Seit der Zeitenwenderede von Olaf Scholz am 27. Februar 2022 aber ist aus Aufrüstung Hochrüstung geworden. Scholz sagte damals wörtlich: »Wir werden von nun an Jahr für Jahr mehr als zwei Prozent des Bruttoinlandsprodukts in unsere Verteidigung investieren.«¹ Das hätte damals plötzlich 25 Milliarden Euro mehr aus dem Haushalt bedeutet. Das war nicht drin. Also machte man 100 Milliarden Euro Schulden. Dies war wegen der im Grundgesetz verankerten Schuldenbremse nicht durch eine schlichte Kreditaufnahme möglich, sondern nur durch die Schaffung eines Nebenhaushalts in Form eines sogenannten Sondervermögens Bundeswehr. Die wiederum dafür notwendige Zweidrittelmehrheit für die Änderung des Grundgesetzes ermöglichte die CDU/CSU.

Gelder aus dem Topf stehen maximal bis Ende 2030 zur Verfügung. Von den 100 Milliarden gehen 13 Milliarden Euro für Zinsen drauf.² Somit schrumpft der Betrag für Waffen und Ausrüstung auf 87 Milliarden Euro. Die Rückzahlung aus dem Bundeshaushalt beginnt 2031, läuft 31 Jahre lang und kostet etwa drei Milliarden Euro pro Jahr.

»Wir müssen gewinnen«

Zur Begründung für die Hochrüstung führte der Bundeskanzler in seiner Rede aus: »Putin will ein russisches Imperium errichten. Er will die Verhältnisse in Europa nach seinen Vorstellungen grundlegend neu ordnen, und dabei schreckt er nicht zurück vor militärischer Gewalt. Das sehen wir heute in der Ukraine. Wir müssen uns deshalb fragen: Welche Fähigkeiten besitzt Putins Russland, und welche Fähigkeiten brauchen wir, um dieser Bedrohung zu begegnen, heute und in der Zukunft?«

Das ist das herrschende Narrativ. Sein Kerngedanke: Weil Russlands Angriff auf die Ukraine Bestandteil eines imperialistischen Krieges Putins zur Neuordnung Europas ist, sind wir bedroht. Deshalb unsere Antwort: Aufrüstung. Aufrüstung der Ukraine und Aufrüstung der Bundeswehr.

 

Entsprechend wurden im November 2023 neue Verteidigungspolitische Richtlinien (VPR) erlassen. Folgendes Zitat daraus demonstriert die Richtung deutlich: »Die neue Qualität der Bedrohung unserer Sicherheit und die brutale Realität des Krieges in der Ukraine verdeutlichen, dass wir unsere Strukturen und Prozesse am Szenario des Kampfes gegen einen mindestens ebenbürtigen Gegner ausrichten müssen: Wir wollen diese Auseinandersetzung nicht nur gewinnen, sondern wir müssen.«³ Deshalb gelte künftig »Kriegstüchtigkeit als Handlungsmaxime«. Das klingt nicht nur aggressiv, es ist aggressiv. Allein schon deshalb, weil eine deutsche Brigade – das sind 5.000 Soldaten – ab 2027 mit Kampf- und Schützenpanzern, unter Bruch der NATO-Russland-Akte von 1997, dauerhaft in Litauen stationiert werden soll. Die Kosten für Deutschland werden einmalig auf fünf bis sieben Milliarden, der Unterhalt jährlich auf eine Milliarde Euro geschätzt (Süddeutsche Zeitung, 24.4.2024).

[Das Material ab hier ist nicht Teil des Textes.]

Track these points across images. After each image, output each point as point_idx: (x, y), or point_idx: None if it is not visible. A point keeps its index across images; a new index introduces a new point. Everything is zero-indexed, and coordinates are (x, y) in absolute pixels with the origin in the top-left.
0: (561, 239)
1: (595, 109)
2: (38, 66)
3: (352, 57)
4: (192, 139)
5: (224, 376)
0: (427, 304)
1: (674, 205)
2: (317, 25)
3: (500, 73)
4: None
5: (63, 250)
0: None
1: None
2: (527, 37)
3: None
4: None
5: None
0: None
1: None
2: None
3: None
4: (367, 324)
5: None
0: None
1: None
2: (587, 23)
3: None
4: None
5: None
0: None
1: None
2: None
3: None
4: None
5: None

Verteidigungsminister Boris Pistorius machte sich eine unbewiesene Behauptung von Christian Mölling, dem stellvertretenden Direktor des Forschungsinstituts des Thinktanks DGAP zu eigen, der seit November behauptet⁴, Russland würde unmittelbar nach Ende des Ukraine-Krieges in eine Rekonstitution seiner Streitkräfte gehen, die so immens wäre, dass Deutschland nur noch ein Gelegenheitsfenster von sechs bis zehn Jahren bliebe, um durch seine massive und beschleunigte Aufrüstung Russland von einem Angriff auf beispielsweise das Baltikum abzuhalten. Obwohl es keinen Beleg für dieses angebliche Vorhaben gibt, macht Pistorius daraus: »Wir müssen bis 2029 kriegstüchtig sein.« (Der Spiegel, 9.6.2024)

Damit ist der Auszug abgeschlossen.